In agreement with the findings of previous reports, we have demonstrated that adult Asian elephants likely serve as EEHV shedders within elephant herds [17,37,38,39,40]. A serological study for EEHV detection using ELISA tests has been implemented in elephants in European zoos, as well as those living in captivity in North America and Thailand, using EEHV structural proteins such as gB and gH/gL [21,23,24]. In contrast to the results of previous reports, however, the seropositivity results for the EEHV-DNApol ELISA test in this study were lower than those of previous reports, indicating 42–44% seropositivity for EEHV-gB ELISA in Thai captive elephants [22,24]. Moreover, a serosurvey of EEHV infection using the EEHV-gH/gL ELISA revealed that more than 97% of elephants from European zoos were determined to be EEHV seropositive [23]. The discrepancy of our results with those of previous reports could be explained by the fact that different EEHV antigens were used, since most of those studies employed EEHV structural proteins [21,23,24]. In light of our current understanding, it remains to be determined whether antibodies against structural proteins could be indicative of active or latent EEHV infection, as it is known that latent and reactivated herpesvirus infection could elicit an antibody response against both structural and nonstructural proteins [41,42]. Nevertheless, the antibody responses against nonstructural proteins could only be determined by active infection or reactivation of the herpesvirus, which would allow us to identify EEHV shedders in elephant herds using EEHV-DNApol ELISA. In addition, our findings agree with the results of previous studies that reported that EEHV-HD-related sera showed low or non-detectable antibody levels, further indicating EEHV primary infection in young Asian elephants [20]. However, it should be noted that despite the fact that these animals succumbed to EEHV-HD, the elephant D1 group exhibited high antibody levels, whereas all elephants in group D were found to be negative by the EEHV-DNApol ELISA test. This determination may be attributed to the fact that the elephants in the D1 group could produce the antibody against EEHV before death, while elephants in the D2-D7 groups succumbed to the virus after just a few days, prior to generation of the EEHV-primed T cell [43].

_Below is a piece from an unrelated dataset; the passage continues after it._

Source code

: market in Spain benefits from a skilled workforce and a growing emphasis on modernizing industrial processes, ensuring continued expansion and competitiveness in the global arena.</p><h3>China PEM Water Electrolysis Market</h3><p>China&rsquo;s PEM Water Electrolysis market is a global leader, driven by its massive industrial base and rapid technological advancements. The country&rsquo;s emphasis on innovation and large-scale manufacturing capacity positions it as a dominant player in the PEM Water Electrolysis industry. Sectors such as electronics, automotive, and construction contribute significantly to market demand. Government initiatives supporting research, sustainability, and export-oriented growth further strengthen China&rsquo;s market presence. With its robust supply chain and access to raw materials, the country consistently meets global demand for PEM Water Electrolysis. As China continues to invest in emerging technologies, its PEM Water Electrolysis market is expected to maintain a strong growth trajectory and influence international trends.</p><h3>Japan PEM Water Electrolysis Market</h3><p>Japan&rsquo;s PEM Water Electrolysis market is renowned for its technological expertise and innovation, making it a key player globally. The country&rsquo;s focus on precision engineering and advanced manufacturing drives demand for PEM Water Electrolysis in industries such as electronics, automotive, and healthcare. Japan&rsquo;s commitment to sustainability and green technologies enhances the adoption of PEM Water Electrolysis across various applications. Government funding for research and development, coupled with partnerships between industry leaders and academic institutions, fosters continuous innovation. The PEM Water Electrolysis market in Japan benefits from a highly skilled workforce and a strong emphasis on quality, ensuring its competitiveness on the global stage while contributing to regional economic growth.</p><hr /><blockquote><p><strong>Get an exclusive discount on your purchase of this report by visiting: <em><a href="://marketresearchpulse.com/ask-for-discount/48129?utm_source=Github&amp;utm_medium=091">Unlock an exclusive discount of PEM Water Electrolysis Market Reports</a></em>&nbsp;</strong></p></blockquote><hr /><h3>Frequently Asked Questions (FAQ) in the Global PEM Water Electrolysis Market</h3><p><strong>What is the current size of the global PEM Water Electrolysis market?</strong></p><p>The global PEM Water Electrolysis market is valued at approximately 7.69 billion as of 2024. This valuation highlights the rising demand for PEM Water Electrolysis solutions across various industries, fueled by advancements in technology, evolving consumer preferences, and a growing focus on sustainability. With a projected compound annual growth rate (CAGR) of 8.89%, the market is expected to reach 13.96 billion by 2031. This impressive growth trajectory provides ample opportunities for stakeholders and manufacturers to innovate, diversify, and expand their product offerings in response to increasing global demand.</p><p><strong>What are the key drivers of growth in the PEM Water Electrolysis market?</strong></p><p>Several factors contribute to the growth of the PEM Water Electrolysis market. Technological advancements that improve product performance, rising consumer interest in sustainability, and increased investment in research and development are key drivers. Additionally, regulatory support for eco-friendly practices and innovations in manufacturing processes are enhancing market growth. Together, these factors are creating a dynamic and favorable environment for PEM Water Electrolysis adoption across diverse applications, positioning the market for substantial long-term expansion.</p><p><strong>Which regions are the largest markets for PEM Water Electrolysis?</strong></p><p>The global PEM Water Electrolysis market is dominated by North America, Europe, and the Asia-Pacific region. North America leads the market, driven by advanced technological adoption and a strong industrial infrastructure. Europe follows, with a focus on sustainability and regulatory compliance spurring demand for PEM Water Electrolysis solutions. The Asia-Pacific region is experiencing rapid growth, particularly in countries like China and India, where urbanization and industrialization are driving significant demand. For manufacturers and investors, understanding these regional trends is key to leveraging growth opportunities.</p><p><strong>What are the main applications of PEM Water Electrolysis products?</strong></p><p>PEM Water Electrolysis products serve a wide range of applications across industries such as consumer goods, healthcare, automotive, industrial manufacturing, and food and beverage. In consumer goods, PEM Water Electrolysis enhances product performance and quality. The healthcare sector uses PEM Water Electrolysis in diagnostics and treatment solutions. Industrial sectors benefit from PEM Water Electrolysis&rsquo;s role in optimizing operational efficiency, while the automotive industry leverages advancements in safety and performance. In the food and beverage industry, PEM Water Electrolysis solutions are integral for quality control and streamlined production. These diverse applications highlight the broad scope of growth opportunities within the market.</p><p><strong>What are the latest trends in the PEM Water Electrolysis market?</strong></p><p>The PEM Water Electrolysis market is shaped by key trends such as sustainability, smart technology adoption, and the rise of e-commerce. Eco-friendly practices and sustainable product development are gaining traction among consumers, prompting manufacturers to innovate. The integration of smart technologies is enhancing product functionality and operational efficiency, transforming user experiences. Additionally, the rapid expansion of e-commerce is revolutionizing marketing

In the present study, the Bayesian analysis model was used to determine the degrees of sensitivity and specificity of the ELISA values in comparison to those of the PCR test because there is currently no gold standard for EEHV detection. However, there are some factors that may have affected the cut-off calculations for the selected serum samples. Firstly, the sudden death of EEHV-HD elephants (group D) may have occurred due to EEHV primary infection, which would have been associated with low or non-detectable EEHV-specific antibody titers. Secondly, elephants in the EEHV-negative group (group A) may have been exposed to EEHV, but did not show clinical signs. This was evident despite the fact that the tests were unable to detect viral DNA at the time of testing. Thus, the true negative sera of EEHV infection in Asian elephants remains to be determined and needs to be further evaluated. Moreover, there are several limitations of our currently developed ELISA test. Firstly, it is impossible to distinguish between different subtypes of EEHVs. Secondly, the sensitivity of the ELISA test remains low in detecting acute EEHV infection, since elephants may require more than one to two weeks to develop antibodies against the nonstructural protein of the virus. However, since our developed ELISA test is inexpensive and achievable for the screening of a large number of elephants, it may be useful for routine monitoring of elephant herds. In summary, the present study has demonstrated that an in-house indirect EEHV-DNApol ELISA test could be used as an effective alternative diagnostic tool for the detection of active EEHV infection and shedders in Asian elephants.

5. Conclusions

The present study has indicated that asymptomatic, active EEHV-infected elephants could likely serve as a source of EEHV shedding within elephant herds. The developed EEHV-DNApol NSPs-based ELISA test employed in the present study may be of use for routine monitoring and identification of EEHV shedders in elephant herds, and could be an alternative diagnostic tool for EEHV detection in Asian elephants.